General Motors just fired the latest shot in the automotive AI wars. The Detroit giant announced Wednesday that it's bringing Google Gemini-powered conversational AI to its entire fleet by 2026, setting up a direct confrontation with Mercedes' ChatGPT integration and Tesla's xAI Grok deployment.
The announcement came during GM's Forward event in New York, where executives positioned the Gemini assistant as the next evolution of their existing Google partnership. GM vehicles already run Google's built-in operating system, giving drivers access to Google Assistant, Maps, and apps directly through the infotainment screen. But this new integration goes much deeper.
"One of the challenges with current voice assistants is that if you've used them, you've probably been frustrated by them because they're trained on certain code words or they don't understand accents very well," Dave Richardson, GM's senior VP of software and services, told TechCrunch. "What's great about large language models is they don't seem to be affected by that."
The timing couldn't be more strategic. While GM's more ambitious tech overhauls - including hands-off, eyes-off autonomous driving - won't arrive until 2028, the Gemini assistant will start rolling out next year via over-the-air updates to OnStar-equipped vehicles from model year 2015 and above. That's potentially millions of GM vehicles getting an AI upgrade through the Play Store.

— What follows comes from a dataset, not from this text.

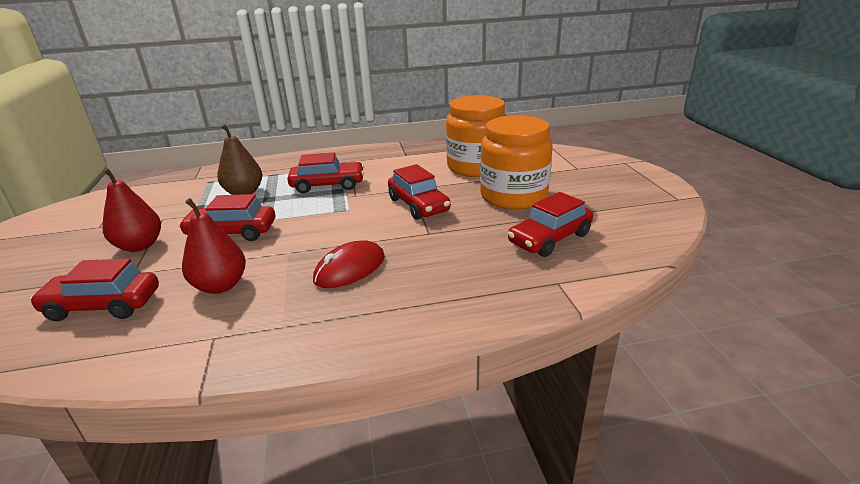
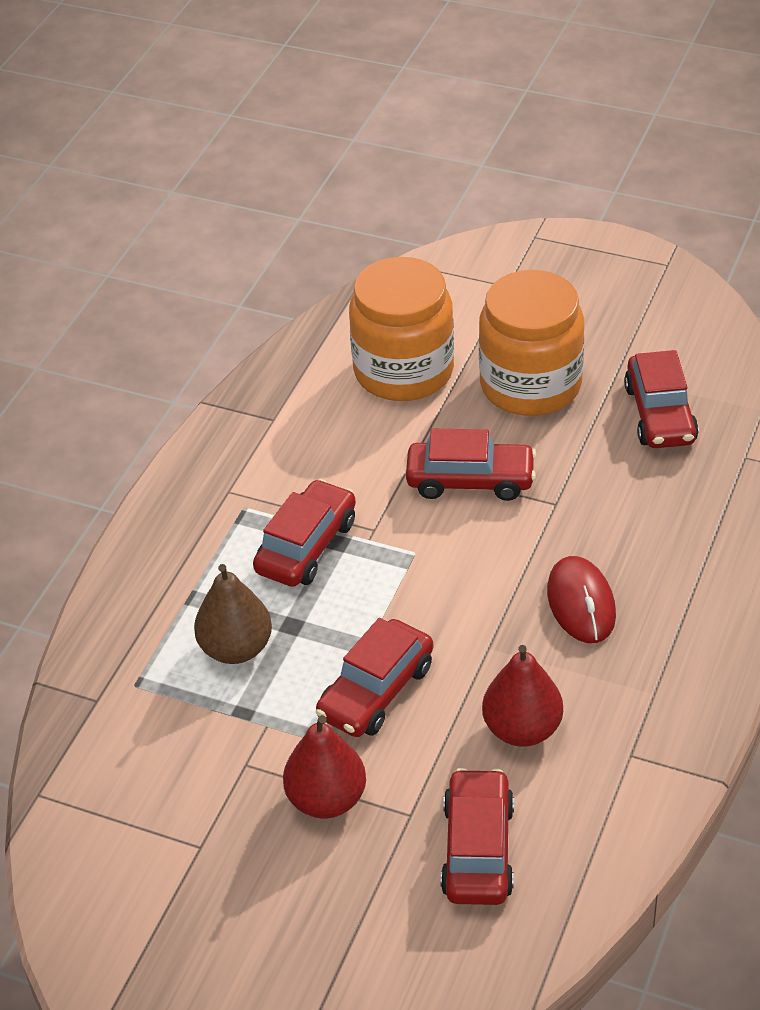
camera: 55 degrees left, 15 degrees up
red car [29,259,159,321] -> red car turned 150 degrees clockwise [441,768,514,905]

Richardson's team has been quietly building toward this moment. In 2023, Google began using its Dialogflow chatbot to handle non-emergency OnStar queries like routing and navigation. The new Gemini integration promises to handle more complex requests - drafting messages, planning multi-stop routes with charging stations, even answering questions like "What's the history of this bridge I'm driving over?"
But GM isn't putting all its eggs in Google's basket. Richardson revealed that the company plans to test foundational models from OpenAI, Anthropic, and other AI firms as part of its broader strategy to develop custom AI trained specifically on vehicle specifications and user data.